Technology giant Nvidia, whose chips power artificial intelligence, has been sued and is facing a lawsuit from a group of authors who said it used their copyrighted books without permission to train its NeMo AI platform. The Nvidia lawsuit filed by Brian Keene, Abdi Nazemian and Stewart O’Nan said their works were part of a dataset of about 196,640 books that helped train NeMo to simulate ordinary written language.
This was before being taken down in October “due to reported copyright infringement.”
Nvidia sued by authors
In a proposed class action filed on Friday night in San Francisco federal court, the authors said the takedown reflects Nvidia’s having “admitted” it trained NeMo on the dataset, and thereby infringed their copyrights.
The authors have sued Nvidia and are seeking unspecified damages for people in the U.S. whose copyrighted works helped train NeMo’s so-called large language models in the last three years.
Among the works covered by the lawsuit against Nvidia are Keene’s 2008 novel “Ghost Walk,” Nazemian’s 2019 novel “Like a Love Story,” and O’Nan’s 2007 novella “Last Night at the Lobster.”
Litigation by writers
There was no comment by Nvidia on being sued by the authors. Lawyers for the authors did not immediately respond to requests on Sunday for additional comment.
The lawsuit by the authors drags Nvidia into a growing body of litigation by writers, as well as the New York Times, over generative AI, which creates new content based on inputs such as text, images and sounds.

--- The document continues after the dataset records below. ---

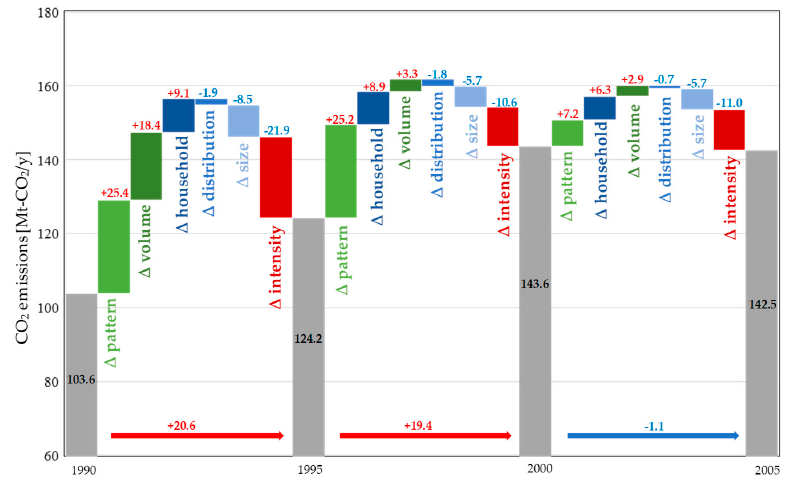
Figure 3. Driving forces of direct household CO 2 emissions in Japan during 1990-2005. ∆ intensity is the intensity effect, ∆ pattern is the consumption pattern effect, ∆ volume is the consumption volume effect, ∆ size is the household size effect, ∆ distribution is the household distribution effect, and ∆ household is the household number effect.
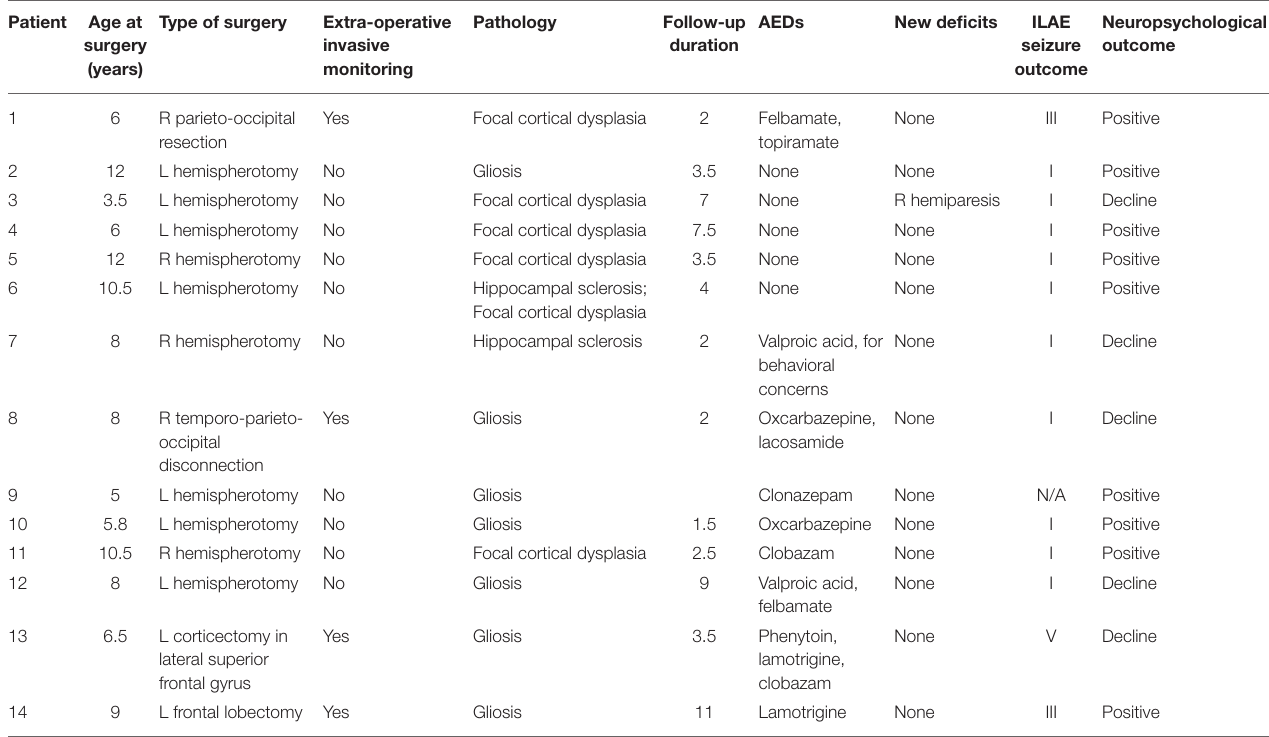
TABLE 5 | Post-surgical outcomes. Patient Age at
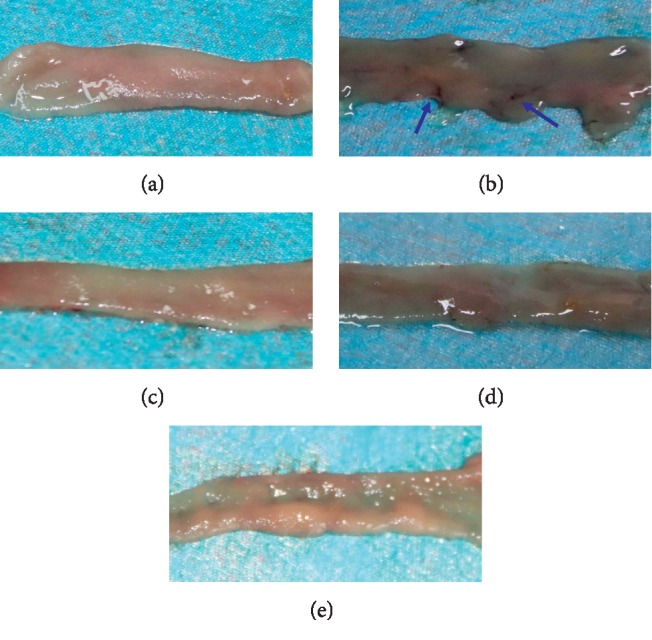
Effect of LZD on the severity of duodenal lesion examined in IND-induced duodenal ulcer model in rats. Blue arrows indicate lesions. (a) Normal Control. (b) Negative control (IND). (c) ESO (4.17 mg/kg). (d) LZD (3.75 g/kg). (e) LZD (7.50 g/kg).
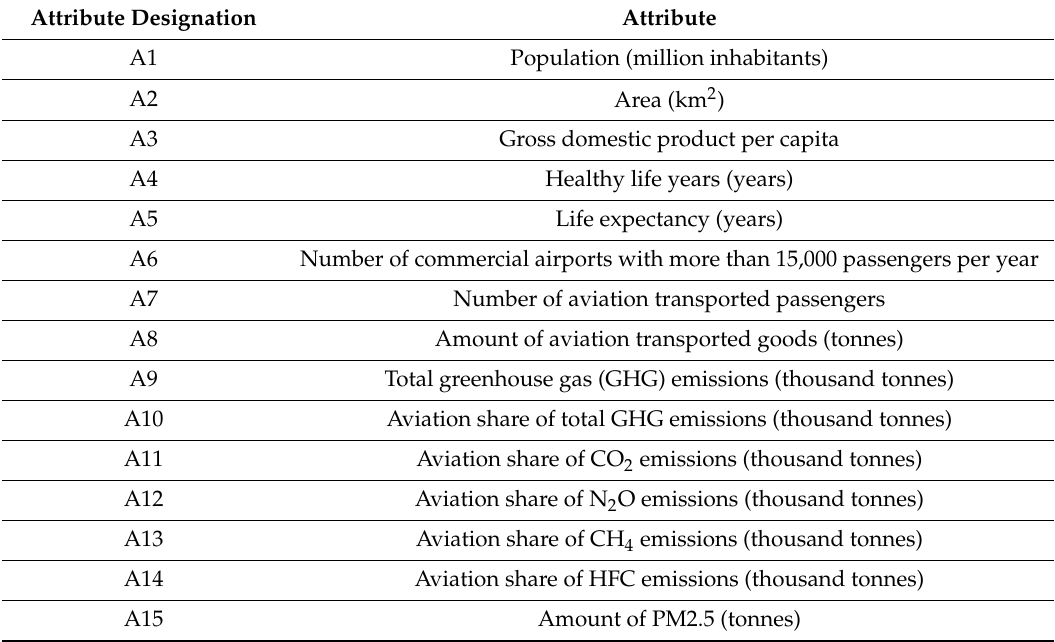
Table 1. Selected attributes characterizing the 27 European Union (EU-27) member states (2018). Attribute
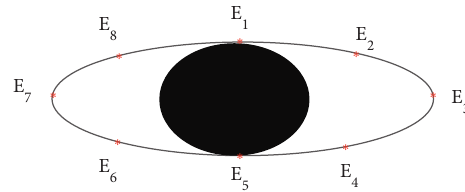
Figure 5: Schematic diagram of human eye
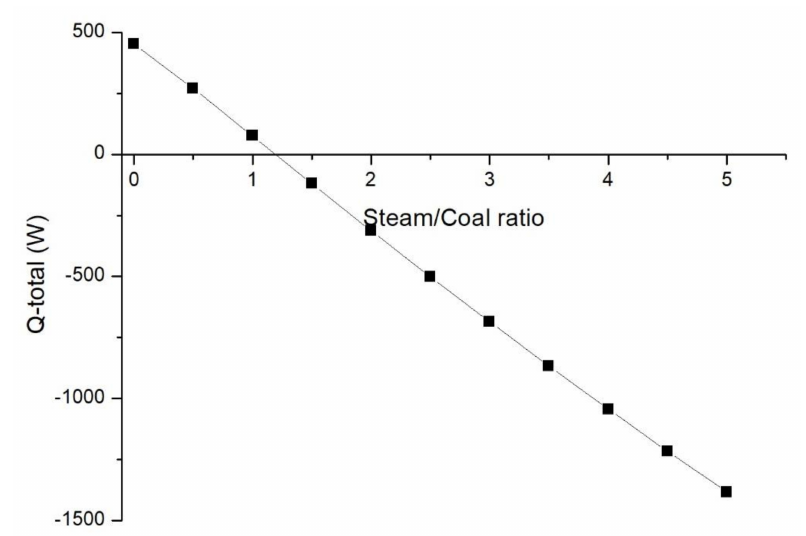
Figure 15. The e ff ect of S / C on the simulation system heat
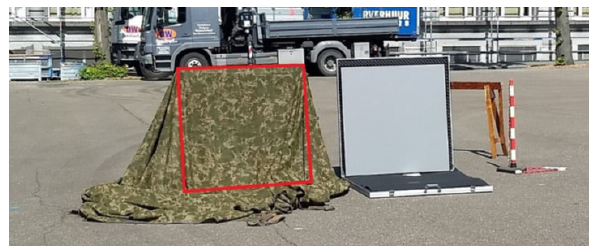
Figure 2. Collection of reference spectra.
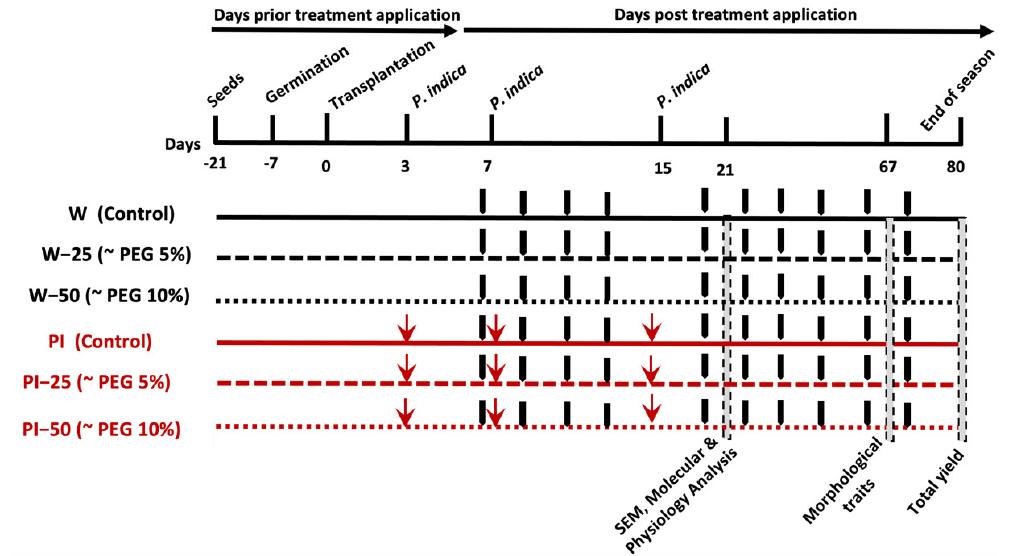
Figure 1. Scheme of the experimental setup. Horizontal lines characterize different plant treatments as follow: W (normal irrigation), W-25 (moderate water stress; equal 25% less than normal irrigation; equivalent to PEG 5%), W-50 (severe water stress; equal 50% less than normal irrigation; equivalent to PEG 10%), PI (inoculation with P. indica under normal irrigation), PI-25 (inoculation with P. indica under 25% less than normal irrigation; equivalent to PEG 5%), and PI-50 (inoculation with P. indica under 50% less than normal irrigation; equivalent to PEG 10%).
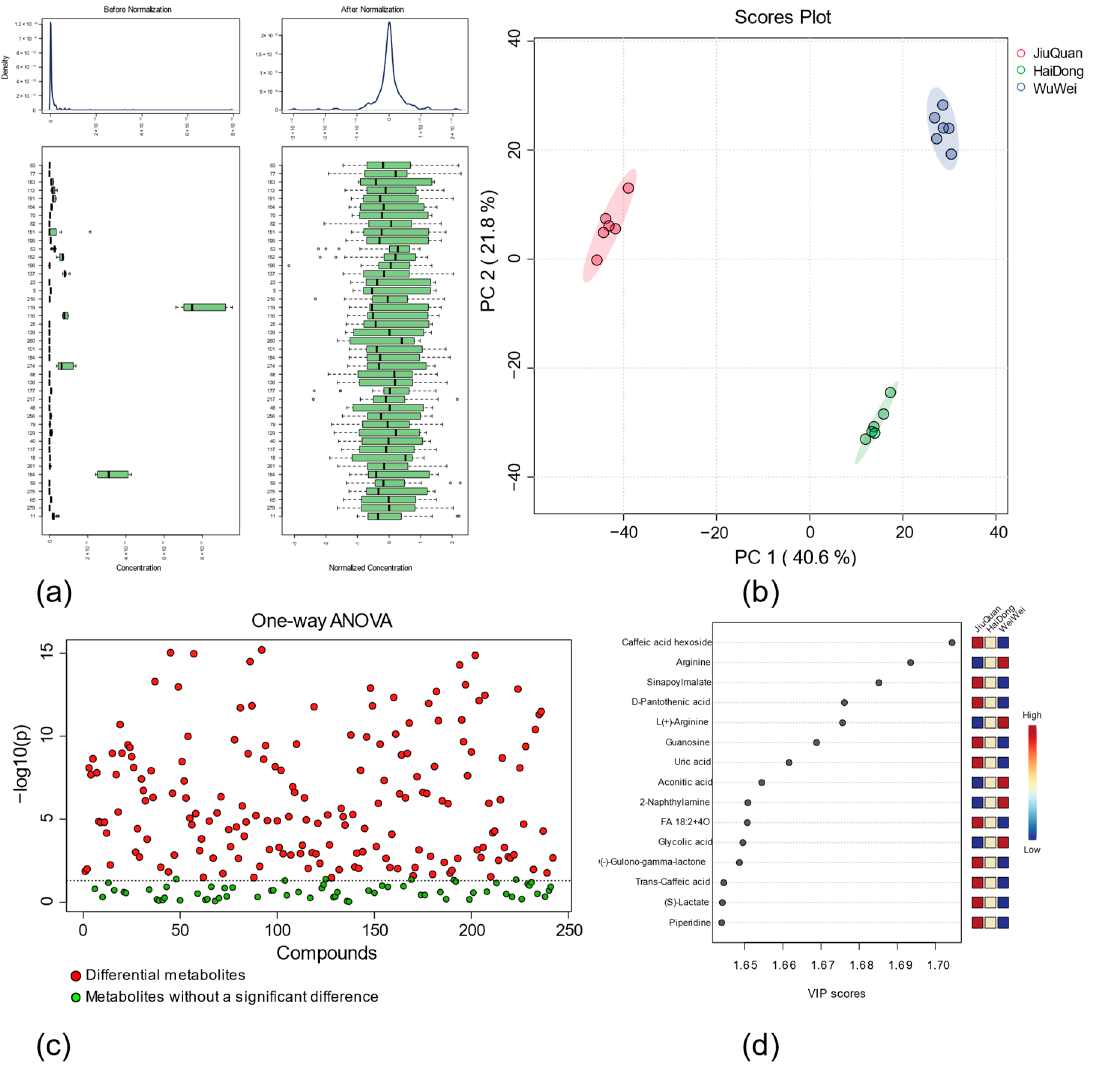
Figure 2. Integrated quality control of Metabolite analysis. ( a ) Metabolite normalization results; ( b ) metabolite principal component analysis, with samples from three regions divided into groups according to the source; ( c ) ANOVA analysis of differential metabolites; ( d ) the top 15 metabolites with VIP values greater than one from the PLS ‐ DA analysis results.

The case is Nazemian et al v Nvidia Corp, U.S. District Court, Northern District of California, No. 24-01454.
NeMo AI
Nvidia touts NeMo as a fast and affordable way to adopt generative AI.
The NeMo Megatron models were hosted on a website called Hugging Face that included a description of AI models’ training dataset, which stated that the model was trained on The Pile. The Pile’s Books3 dataset was listed on Hugging Face until October 2023, when the dataset was removed with a message that it “is defunct and no longer accessible due to reported copyright infringement.”
AI’s rise has made Nvidia a favorite of investors.
Companies sued like Nvidia
Other companies sued over the technology have included OpenAI, which created the AI platform ChatGPT, and its partner Microsoft.
Stock update
The Santa Clara, California-based chipmaker Nvidia’s stock price has risen almost 600% since the end of 2022, giving Nvidia a market value of nearly $2.2 trillion.